Таким образом, ни конным, ни спешенным толпам не удалось прорваться за валы; бывшие при отряде погонщики-киргизы были спрятаны за кули с провиантом и дивились хладнокровно русских, которые, покуривая свои носогрейки и распевая песни, спокойно метили в налетавшие толпы!
Потеряв много людей и лошадей убитыми и ранеными (более 30 тел осталось не подобранными около бивака), хивинцы прекратили атаки и скрылись за бугор.
Настала ночь: хивинцы пытались подползать к нашему отряду, но были прогоняемы выстрелами; однако ж стрелки хивинские успели выкопать себе ямы в снегу вокруг отряда, саженях в 50 от него, а с одной стороны возвели из снега нечто вроде башни и, пользуясь тем, что наши развели огни для варки пищи или чая, они открыли весьма меткий огонь, который сильно беспокоил наших, но как при отряде осталась большая часть верблюдов, то их и подняли на ноги, закрывшись ими с трех сторон, а с четвертой, откуда неприятель вредил наиболее, из снеговой башни вызванные охотники сделали вылазку и прогнали неприятеля штыками; костры, однако, пришлось потушить.

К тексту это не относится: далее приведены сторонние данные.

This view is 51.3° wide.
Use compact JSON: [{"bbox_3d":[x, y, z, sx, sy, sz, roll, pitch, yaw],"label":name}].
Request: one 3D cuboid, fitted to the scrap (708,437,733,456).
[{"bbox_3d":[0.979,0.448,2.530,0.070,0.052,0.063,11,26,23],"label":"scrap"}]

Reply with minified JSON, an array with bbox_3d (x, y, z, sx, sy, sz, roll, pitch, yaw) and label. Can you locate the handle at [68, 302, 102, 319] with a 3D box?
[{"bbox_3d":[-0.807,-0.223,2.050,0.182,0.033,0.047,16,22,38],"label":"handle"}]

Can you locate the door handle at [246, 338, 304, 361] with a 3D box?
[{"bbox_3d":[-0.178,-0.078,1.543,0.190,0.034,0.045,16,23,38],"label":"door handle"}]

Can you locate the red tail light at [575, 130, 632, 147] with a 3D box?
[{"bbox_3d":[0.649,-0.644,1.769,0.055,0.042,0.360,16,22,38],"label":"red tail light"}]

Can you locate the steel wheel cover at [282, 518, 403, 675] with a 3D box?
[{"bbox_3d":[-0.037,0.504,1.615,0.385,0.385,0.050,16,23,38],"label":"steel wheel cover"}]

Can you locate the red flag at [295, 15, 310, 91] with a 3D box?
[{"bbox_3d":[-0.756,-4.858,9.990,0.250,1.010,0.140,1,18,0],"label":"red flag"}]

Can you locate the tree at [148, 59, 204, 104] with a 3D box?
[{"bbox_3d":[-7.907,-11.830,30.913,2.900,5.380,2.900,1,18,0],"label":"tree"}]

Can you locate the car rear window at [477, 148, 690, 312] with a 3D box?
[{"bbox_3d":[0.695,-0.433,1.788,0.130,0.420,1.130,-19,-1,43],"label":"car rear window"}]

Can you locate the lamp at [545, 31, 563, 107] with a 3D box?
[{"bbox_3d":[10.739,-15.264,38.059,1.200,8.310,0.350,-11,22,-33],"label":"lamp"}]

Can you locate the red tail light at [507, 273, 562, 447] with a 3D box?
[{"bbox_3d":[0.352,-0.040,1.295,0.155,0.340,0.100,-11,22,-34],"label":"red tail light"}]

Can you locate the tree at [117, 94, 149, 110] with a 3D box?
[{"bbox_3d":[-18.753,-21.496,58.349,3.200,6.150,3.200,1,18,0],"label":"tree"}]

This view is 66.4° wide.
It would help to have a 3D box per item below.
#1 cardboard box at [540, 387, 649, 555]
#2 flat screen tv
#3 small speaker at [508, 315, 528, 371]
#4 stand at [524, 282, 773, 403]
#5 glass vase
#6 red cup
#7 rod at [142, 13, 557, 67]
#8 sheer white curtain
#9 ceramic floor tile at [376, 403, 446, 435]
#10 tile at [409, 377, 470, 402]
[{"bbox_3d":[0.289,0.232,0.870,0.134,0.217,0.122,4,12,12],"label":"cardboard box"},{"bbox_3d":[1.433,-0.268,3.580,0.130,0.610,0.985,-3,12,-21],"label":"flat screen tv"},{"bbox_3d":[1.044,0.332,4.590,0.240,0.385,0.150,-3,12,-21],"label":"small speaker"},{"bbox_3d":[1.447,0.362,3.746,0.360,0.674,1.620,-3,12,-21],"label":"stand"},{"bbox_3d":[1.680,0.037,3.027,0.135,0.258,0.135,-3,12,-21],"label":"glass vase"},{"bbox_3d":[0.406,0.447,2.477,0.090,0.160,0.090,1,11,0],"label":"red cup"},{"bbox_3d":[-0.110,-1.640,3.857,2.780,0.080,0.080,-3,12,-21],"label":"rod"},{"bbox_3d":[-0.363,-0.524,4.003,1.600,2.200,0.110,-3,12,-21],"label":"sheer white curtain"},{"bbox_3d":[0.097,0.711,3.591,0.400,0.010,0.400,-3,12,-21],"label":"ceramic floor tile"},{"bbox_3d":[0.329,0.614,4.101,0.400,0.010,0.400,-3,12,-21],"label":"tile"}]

Таким же порядком очищены были и прочие фасы.
Хивинцы попробовали тогда последнее средство: двое из них, подскочив на ружейный выстрел, стали уговаривать киргиз и татар, бывших в отряде, перейти к ним, как единоверцам, обещая за то всякие блага, но ружейные выстрелы отвечали на это воззвание так красноречиво, что хивинцы удалились окончательно. Прождав новых нападений всю ночь под ружьем и не видя утром ни одного неприятеля, Ерофеев послал казаков на бугор осмотреть окрестности. Казаки нашли по следам, что хивинцы потянулись в направлении Хивы. Тогда посланы были на Эмбу два доброконных казака с донесением о стычке. Перовский был очень обрадован, представил Ерофеева к ордену Владимира 4-й степени с бантом и к чину, а нарочным, доставившим добрую весть, дал по Георгию, равно как и барабанщику и 11 охотникам; унтер-офицера же, командовавшего охотниками, представил к чину прапорщика. Офицерские награды, по званию главнокомандующего, он мог бы дать и сам, но полагал, что отряд еще не вступил в хивинские пределы, а следовательно, и власть главнокомандующего покуда еще не принадлежит ему.
Впоследствии сделалось известным, что партию хивинскую вел сам Куш-беги (военный министр) и что аргамаки их почти все погибли от стужи и бескормицы, а затем пришлось погибать и всадникам: только до 700 чел. вернулись в Хиву, и то в самом жалком виде.